Jeff Stroble, a fire apparatus operator, and Robert Hoby Bonham, a firefighter, were severely injured in the blast. Several other personnel sustained injuries that were subsequently classified as minor.

For weeks, the condition of the two men captured the attention of not only the fire department, but of the wider Roswell community.

Though Bonham would return home, Stroble would die in July 2019 from his injuries.

Steering the department through that time, Graham said, was the biggest challenge of his career.

“It was a tough time, a difficult time for us as a department,” he said.

In the weeks and months that followed, Graham said there was a lot of communication and conversation with rank and file firefighters in the department, as they tried to navigate through the grieving process.

“That was such a negative time for us as a department, so we had to work hard to keep as positive an outlook as possible,” he said.

Whether or not he did good in helping lead the department through that time of hardship, is something that Graham said he will leave to others to decide.

Nonetheless, he said he tried his hardest to meet the challenge and is glad the department made its way through it.

Helping others

For all the hardship that comes with being a firefighter though, Graham said there are rewarding aspects to it, especially the ability to help others.

Whether it is providing emergency care to someone that can mean the difference between life or death, or helping rescue a person’s property, firefighters work to help those in distress.

Sometimes the recipients of that help will even show their gratitude, sometimes showing up unannounced at one of the department’s fire stations to do so.

“And that is pretty cool, that is pretty rewarding, because not all incidents have those kinds of outcomes,” Graham said.

But successes are almost always the work of the team as a whole and not one individual.
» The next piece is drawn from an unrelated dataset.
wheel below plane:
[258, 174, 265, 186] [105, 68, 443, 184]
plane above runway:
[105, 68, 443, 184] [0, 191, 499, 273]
“We operate in three or four men crews, and so that is just the way we operate, we are a team,” he said.

Legacy

As fire chief, Graham is entrusted with overseeing and managing the city’s department and its dozens of personnel.

He said the department he is leaving is far different in some ways from the one he arrived at in the 1990s.

Back then, much of the department’s equipment, including some of the fire engines in its fleet were nearly 30 years old, he said.

As time has progressed, the department has been able to purchase the most modern equipment and do so more often.

Call volumes, he said, have also more than tripled since he started.

As for his own accomplishments of leading the department, Graham said one of those he is most proud of is improving the city’s Insurance Service Office ratings, which are used to rank the effectiveness of fire departments and can factor in to home owners’ insurance rates.

Cities are then ranked on a scale of one to 9 with one being the best and 9 the worst. Graham said he took part in efforts that led to the department moving from a three to a two.

When looking back at the course of his career with the department, Graham said he will do so fondly.

“It’s been a great career and it’s a great place to work. Got an opportunity to meet and work with some amazing people and do some interesting stuff that most people don’t get to do,” he said.